I dissent.
In 1989 the Court of Appeal in People v. Johnson (1989) 213 Cal.App.3d 1369, 1375 [262 Cal.Rptr. 366] (Johnson), held, “It is settled that the omission of ‘knowingly’ from a penal statute indicates that guilty knowledge is not an element of the offense. [Citation.] Had the Legislature intended to require proof of guilty knowledge or scienter under [Corporations Code] section 25540, it could have so stated by using the word ‘knowingly.’ Willfulness does not require proof of evil motive or intent to violate the law or knowledge of illegality. [Citations.]”
A petition for review of Johnson was filed with this court, and promptly rejected with no votes of any justice to grant. Have there been any developments in the ensuing years to justify at this late date overruling the prevailing law? The answer must be negative.
Indeed, with full knowledge of the Johnson rule, the Legislature in 1993 reconsidered Corporations Code section 25540 and increased the maximum fine for its violation, but took no action to include an element of criminal intent. As this court reiterated in Harris v. Capital Growth Investors XTV (1991) 52 Cal.3d 1142, 1156 [278 Cal.Rptr. 614, 805 P.2d 873], “ ‘[W]hen the Legislature amends a statute without altering portions of the provision that have previously been judicially construed, the Legislature is presumed to have been aware of and to have acquiesced in the previous judicial construction.’ ”
The majority seem to fail to appreciate that there are malum prohibitum crimes punishable despite the absence of criminal intent. Such crimes are generally based on the violation of statutes that are regulatory in nature and that affect innocent victims. It is clear that the purpose of the securities law is to protect the public against fraudulent—even unknowingly fraudulent— stock and investment schemes.
The legislative enactment may not be as strict in its requirements on stock promoters’ liability as the majority might prefer. They find it more palatable to require a specific criminal intent. But the bottom line is that the Legislature has not seen fit to impose that requirement, either originally or in its subsequent reconsideration of the statute.
Rewriting statutes is not the function of this court. We must review those the Legislature has given us.

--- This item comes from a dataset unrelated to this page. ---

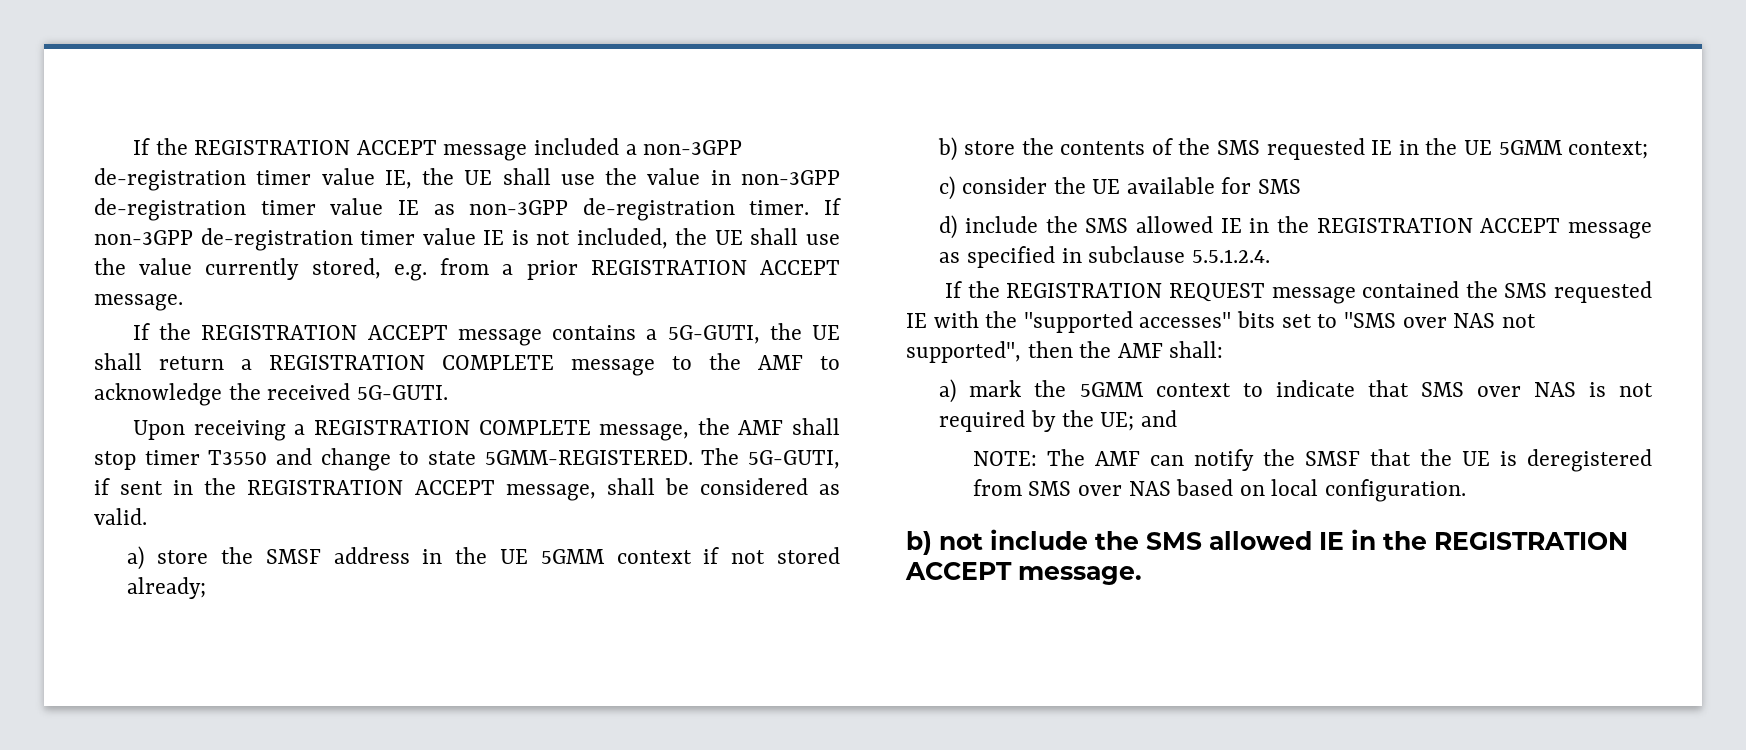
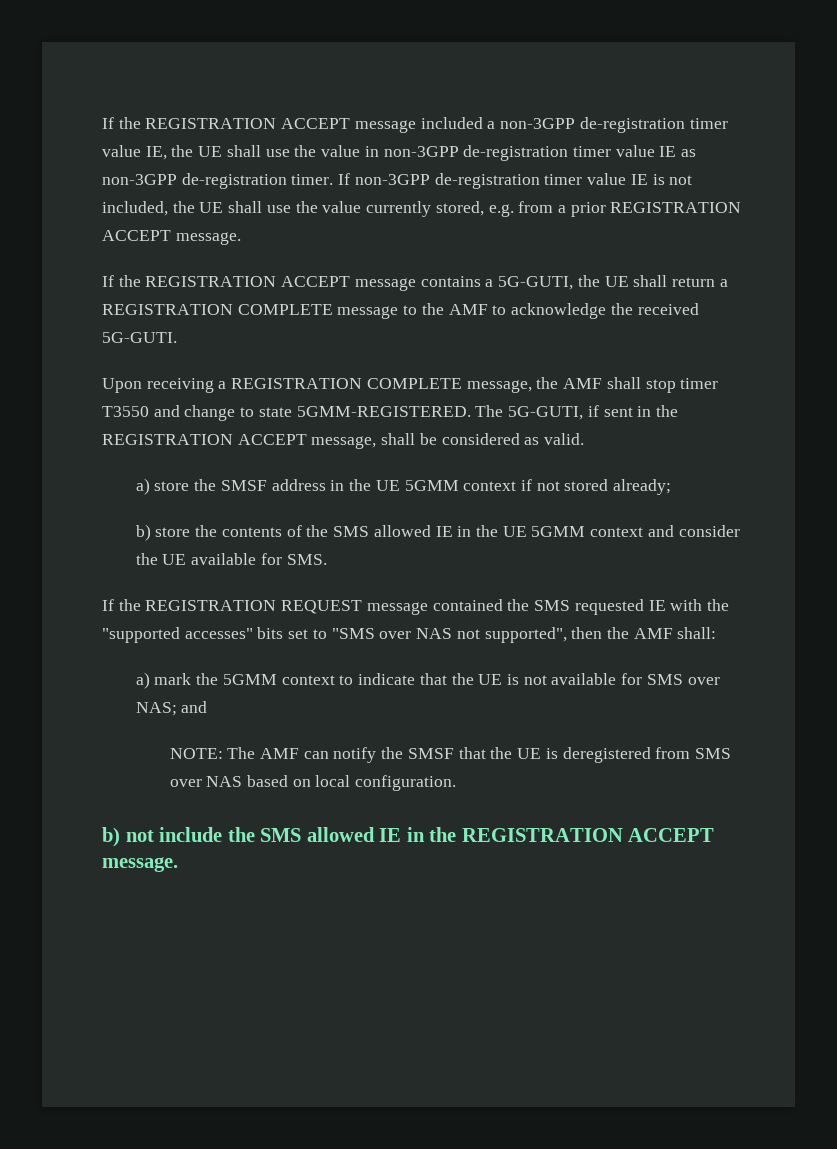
[1266,138,1365,160] requested -> [373,525,431,537] allowed
[1568,141,1649,159] [939,176,956,200] context; // c) -> [590,525,674,537] context and
[1258,179,1302,194] [939,215,1652,239] [939,246,1270,268] SMS // d) include the SMS allowed IE in the REGISTRATION ACCEPT message as specified in subclause 5.5.1.2.4. -> [286,554,327,565] SMS.
[1420,382,1653,397] [939,410,1135,432] SMS over NAS is not required by the UE; -> [451,673,720,685] [135,702,177,716] the UE is not available for SMS over NAS;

As the Johnson case held (213 Cal.App.3d at p. 1375), “It is settled that the omission of ‘knowingly’ from a penal statute indicates that guilty knowledge is not an element of the offense." We have no right to add that element.
*525I further conclude that if there were any errors in the trial court’s instructions, they are—in the frequent words of my colleagues—mere harmless errors.
I would affirm the judgment.
Respondent’s petition for a rehearing was denied March 16, 1995. Mosk, J., was of the opinion that the petition should be granted.